Ben Dyson talks about the progress made by Positive Money in sparking the debate about monetary reform over the past four years
The last six months have been full of breakthroughs for the movement to democratise money. Since 2010 we’ve been working to raise awareness of the fact that the same banks that caused the financial crisis currently create 97% of the money in our economy and decide where that money goes.

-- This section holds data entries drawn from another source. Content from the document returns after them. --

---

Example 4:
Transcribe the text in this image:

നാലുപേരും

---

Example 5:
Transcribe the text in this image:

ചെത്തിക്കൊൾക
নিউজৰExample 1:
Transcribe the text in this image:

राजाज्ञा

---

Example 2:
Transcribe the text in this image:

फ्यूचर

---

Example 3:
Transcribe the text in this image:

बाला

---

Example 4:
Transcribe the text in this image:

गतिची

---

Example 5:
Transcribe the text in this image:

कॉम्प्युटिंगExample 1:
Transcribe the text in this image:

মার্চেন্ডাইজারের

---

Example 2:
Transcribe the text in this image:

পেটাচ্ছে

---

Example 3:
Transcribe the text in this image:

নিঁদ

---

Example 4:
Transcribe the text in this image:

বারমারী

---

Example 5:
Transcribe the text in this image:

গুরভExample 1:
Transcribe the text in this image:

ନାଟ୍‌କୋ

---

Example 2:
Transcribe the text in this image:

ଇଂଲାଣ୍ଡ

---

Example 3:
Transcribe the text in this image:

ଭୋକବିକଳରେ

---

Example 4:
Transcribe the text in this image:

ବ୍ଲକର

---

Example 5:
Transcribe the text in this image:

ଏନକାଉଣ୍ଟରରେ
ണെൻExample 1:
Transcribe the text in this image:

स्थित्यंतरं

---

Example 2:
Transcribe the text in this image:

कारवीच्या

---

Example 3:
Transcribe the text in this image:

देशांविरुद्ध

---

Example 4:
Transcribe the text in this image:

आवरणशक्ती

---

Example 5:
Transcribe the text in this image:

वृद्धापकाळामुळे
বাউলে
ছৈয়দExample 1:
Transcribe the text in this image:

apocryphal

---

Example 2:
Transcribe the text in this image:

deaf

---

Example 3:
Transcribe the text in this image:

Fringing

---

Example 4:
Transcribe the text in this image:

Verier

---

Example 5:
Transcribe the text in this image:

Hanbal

One of the early challenges was simply getting people to believe that banks create money. Even the UK Treasury would reply to letters from members of the public with the line: “Banks have no authority to create money, digital or otherwise.” But this argument was settled in March 2014 when the Bank of England released the paper Money Creation in the Modern Economy, in which they explained that “the majority of money in the modern economy is created by commercial banks making loans.” This confirmation from the Bank of England has already led some university lecturers to update their teaching on money and banking, and means that the debate can move on to the crucial issue of who should be allowed to create money.

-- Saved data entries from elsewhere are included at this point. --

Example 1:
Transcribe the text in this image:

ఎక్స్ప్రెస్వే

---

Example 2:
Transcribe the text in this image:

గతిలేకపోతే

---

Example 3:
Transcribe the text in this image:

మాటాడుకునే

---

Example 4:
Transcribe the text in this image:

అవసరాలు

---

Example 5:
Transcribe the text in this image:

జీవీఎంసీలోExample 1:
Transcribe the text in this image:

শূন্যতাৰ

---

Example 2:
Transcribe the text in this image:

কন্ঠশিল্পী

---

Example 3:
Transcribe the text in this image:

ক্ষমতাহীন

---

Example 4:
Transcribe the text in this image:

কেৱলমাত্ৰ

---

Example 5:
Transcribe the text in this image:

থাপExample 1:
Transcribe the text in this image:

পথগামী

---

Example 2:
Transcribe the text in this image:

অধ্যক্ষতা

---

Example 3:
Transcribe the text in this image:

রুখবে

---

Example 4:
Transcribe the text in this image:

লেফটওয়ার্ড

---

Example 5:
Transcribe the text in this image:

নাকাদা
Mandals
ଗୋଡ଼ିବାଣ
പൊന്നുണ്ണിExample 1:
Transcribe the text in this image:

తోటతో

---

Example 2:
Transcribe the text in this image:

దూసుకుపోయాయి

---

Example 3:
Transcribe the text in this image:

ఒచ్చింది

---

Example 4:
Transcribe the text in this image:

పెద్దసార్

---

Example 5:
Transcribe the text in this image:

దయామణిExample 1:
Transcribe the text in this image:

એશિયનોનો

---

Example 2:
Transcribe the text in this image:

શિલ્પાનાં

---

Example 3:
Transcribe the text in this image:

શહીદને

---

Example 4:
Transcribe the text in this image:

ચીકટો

The Positive Money movement continues to grow online and offline, with more than 30,000 followers on Facebook and 30 local groups around the UK (15 new groups have been set up this year alone). These local groups host film screenings, reading groups and run stalls at festivals. In addition, our members have been contacting MPs, local councillors, like-minded grassroots societies and the media to raise awareness of the fundamental problems with money. Internationally, there are now groups in 21 different countries, with Swiss group MoMo launching a petition that aims to get 100,000 signatures calling for a referendum on monetary reform.